Introduction  Supercritical CO₂ (sCO₂) Brayton cycle is a promising technology to improve the efficiency of concentrated solar power systems.

  Method  This paper presented an equation-based nonlinear programming model for the analysis and optimization of the power tower concentrated solar power (CSP) coupled with supercritical CO₂ (sCO₂) Brayton cycles. The model included CSP subsystems, sCO₂ Brayton cycle, and high accuracy equation of state, enabling simultaneous optimization of the systems with arbitrary number of decision variables. Case studies of the integrated CSP-simple sCO₂ Brayton cycle and CSP-recompression sCO₂ Brayton cycle systems were carried out to determine their optimal design.

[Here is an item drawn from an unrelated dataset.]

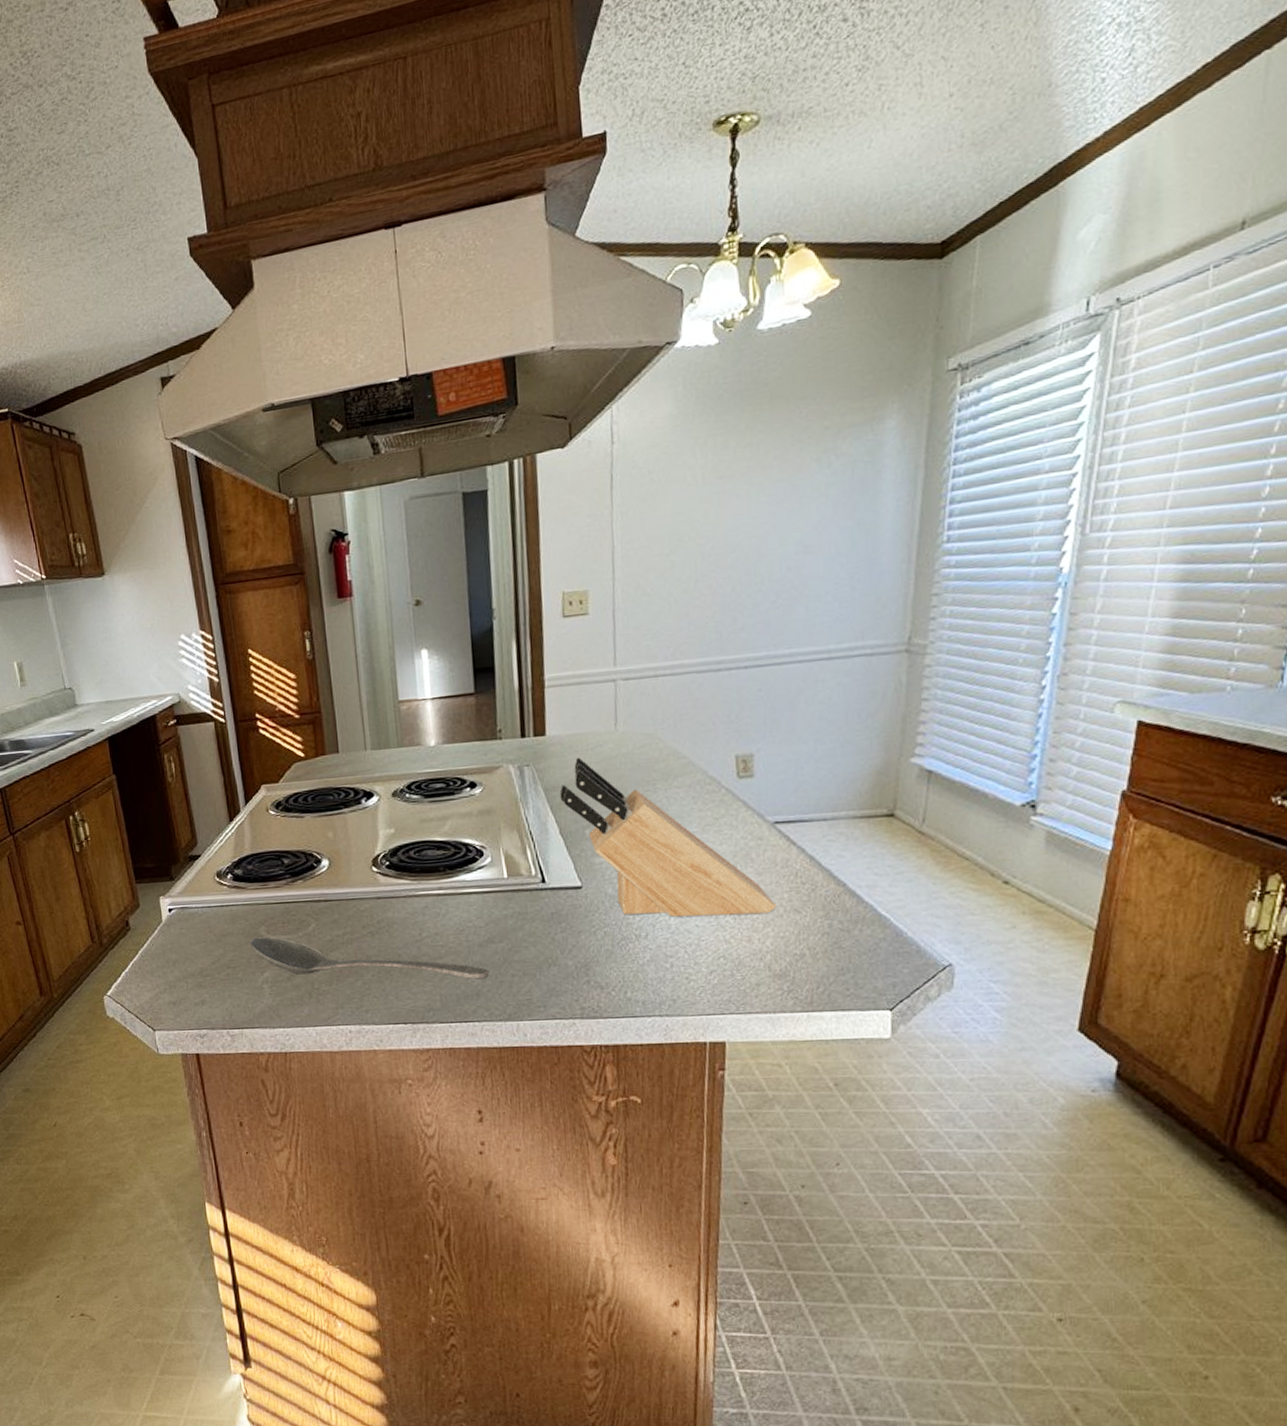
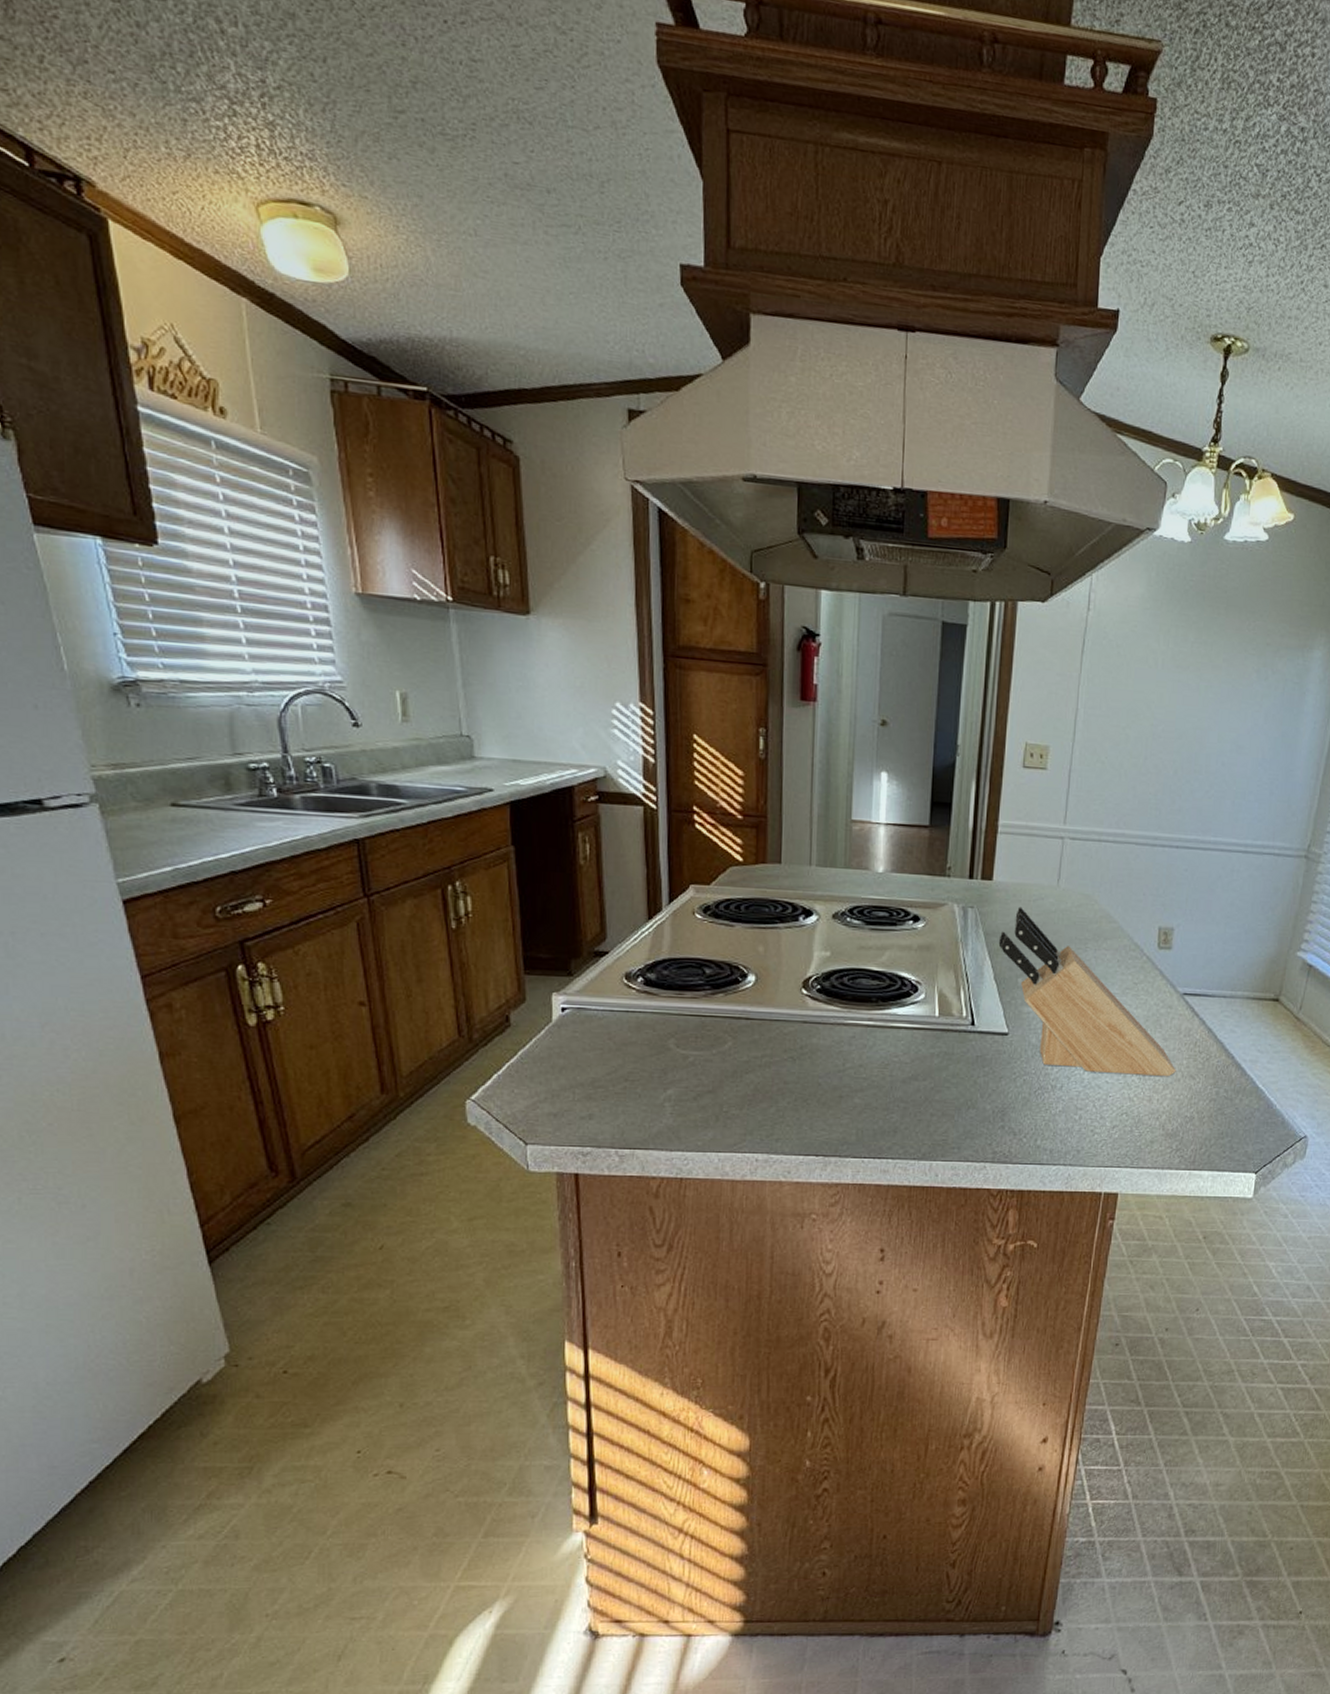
stirrer: present [249,936,489,979] -> none [654,1050,908,1116]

  Result  The results show that thermal efficiency of the CSP-recompression cycle system can reach a maximum of 29.4%, higher than the 24.9% of the CSP-simple cycle system. The optimal turbine inlet temperature is 901 K for the CSP-recompression cycle system, 826 K for the CSP-simple cycle system. The optimal expansion ratios of the CSP-simple cycle system are greater than 3.2 at the investigated temperature range, and are approximately equal to 3 for the CSP-recompression cycle system.

  Conclusion  There are optimal turbine inlet temperatures and compression ratios for the integrated systems.Additionally, the compression ratio has a greater impact on the thermal efficiency of the CSP-simple cycle system.